━━━ Given data
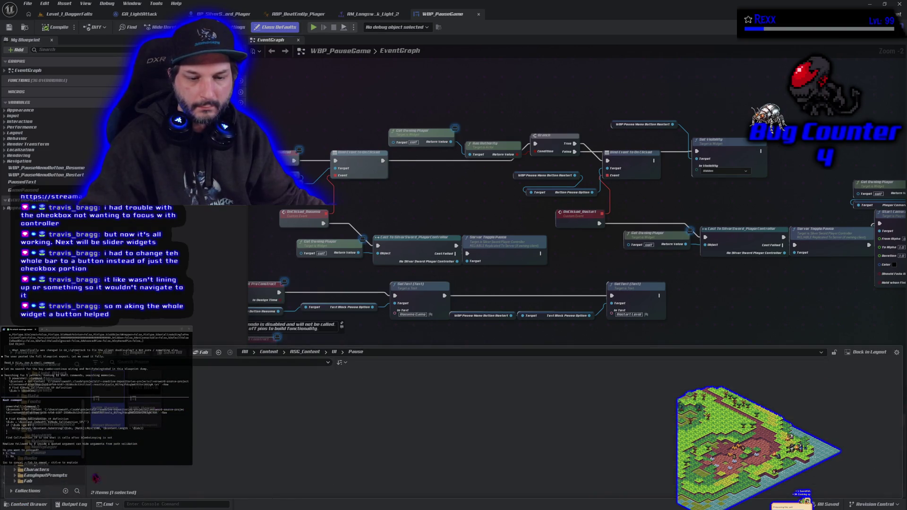
Open PC_SilverSword_BeatEmUp from Blueprints > PlayerController in the Content Drawer
scroll(48, 449, up, 5)
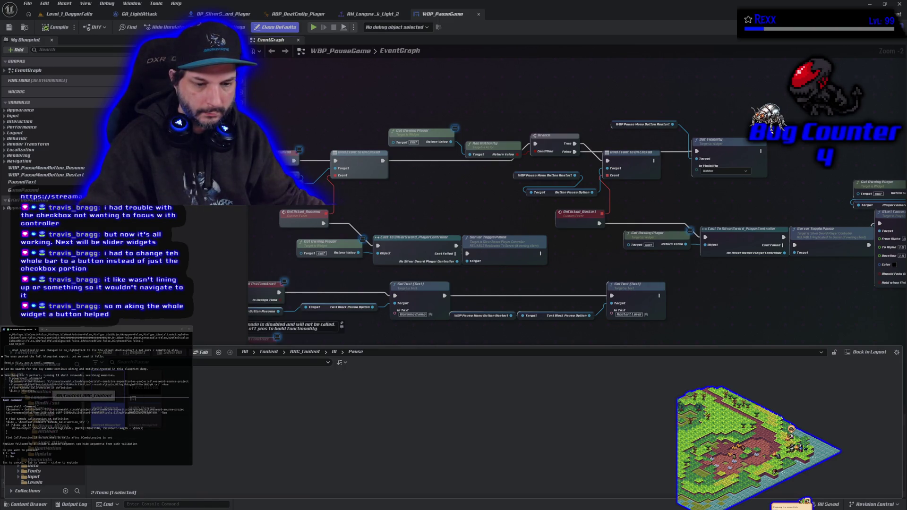
click(47, 461)
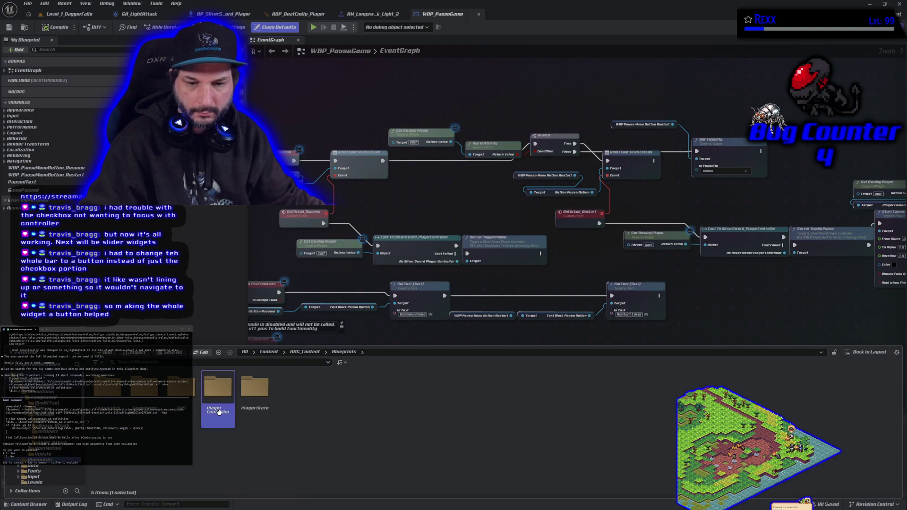
double_click(218, 387)
click(179, 422)
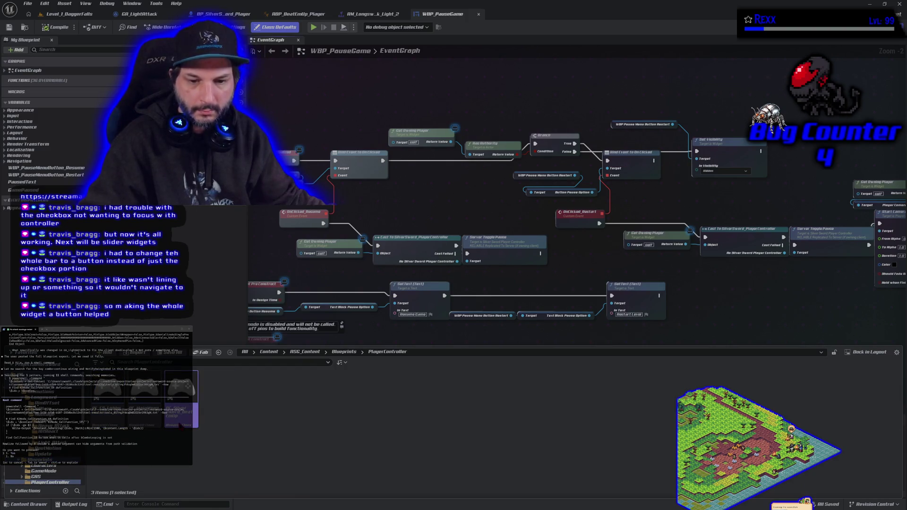
double_click(180, 423)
━━━━━━
#### Work required:
Leaving every image behind, repeat the data in full and exactly.

#### Output for this exercise:
Open PC_SilverSword_BeatEmUp from Blueprints > PlayerController in the Content Drawer
scroll(48, 449, up, 5)
click(47, 461)
double_click(218, 387)
click(179, 422)
double_click(180, 423)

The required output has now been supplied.